To elaborate, explain also why you think the brain would necessarily use a quantum mechanical process, why such a process, which would have to be of chemical significance would be unknown to today's chemistry, despite the fact that virtually nothing hitherto discovered in biochemistry has required that kind of unique treatment. Experience does not support this idea. Explain how this would work. In detail. Explain which quantum-mechanical phenomena you're talking about. Superpositions? The decoherence times are too short to be significant in the human body. Max Tegmark did the math on that already. Tunneling? Is well known, and it's not significant for anything bigger than a proton.
If small molecules (much less the macromolecules Penrose is thinking of) could exist in a geometric superposition - why do molecules have geometric stability? Why don't stereoisomers spontaneously racemize? There are several reasons for that. (such as the quantum Zeno effect). More importantly, if this was the case, it'd have been known long before quantum physics. Biot would not have discovered chirality in the early 19th century.
its the science that is new. Perhaps, you think new shouldn't be speculated about.
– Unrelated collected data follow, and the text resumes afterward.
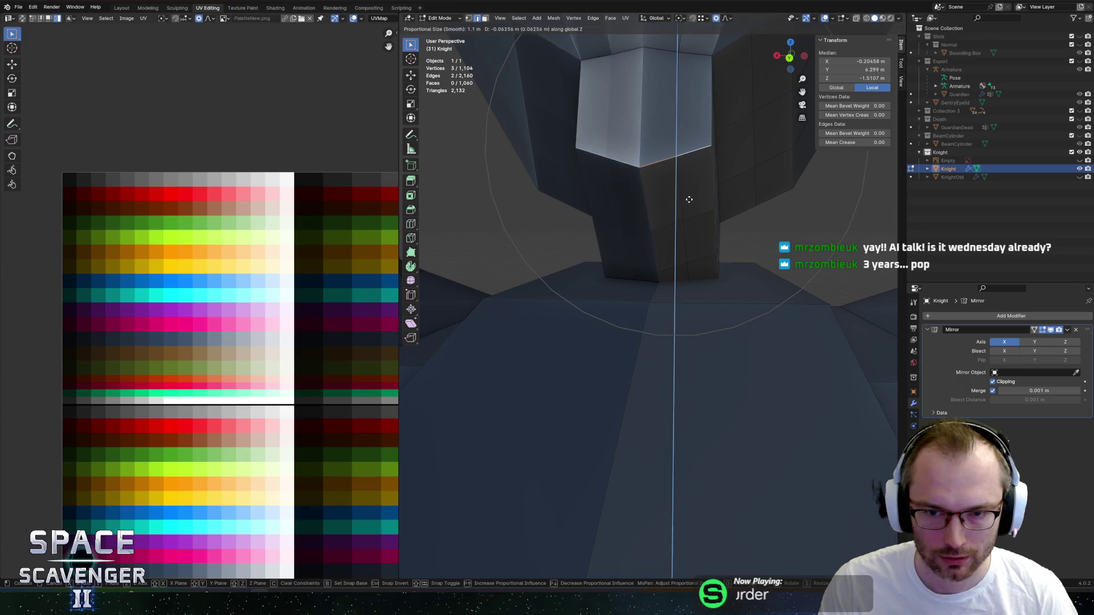
left_click(701, 413)
Undo the downward stretch, deselect everything, and enable X-ray.
mouse_move(741, 316)
middle_mouse_down()
mouse_move(676, 308)
mouse_move(652, 320)
mouse_move(570, 320)
mouse_move(629, 273)
middle_mouse_up()
scroll(630, 273, "up", 2)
I've done quantum-chemical studies of biochemical systems for a living. I've been paid to speculate on quantum effects in biology. I have nothing against scientific speculation. I have a lot against pseudoscientific speculation, especially in a physics forum. If you can make a concrete scientific argument, let's hear it. But if you're going to keep waxing on philosophy and hand-waving vagaries, take it somewhere else and stop pretending you're doing physics.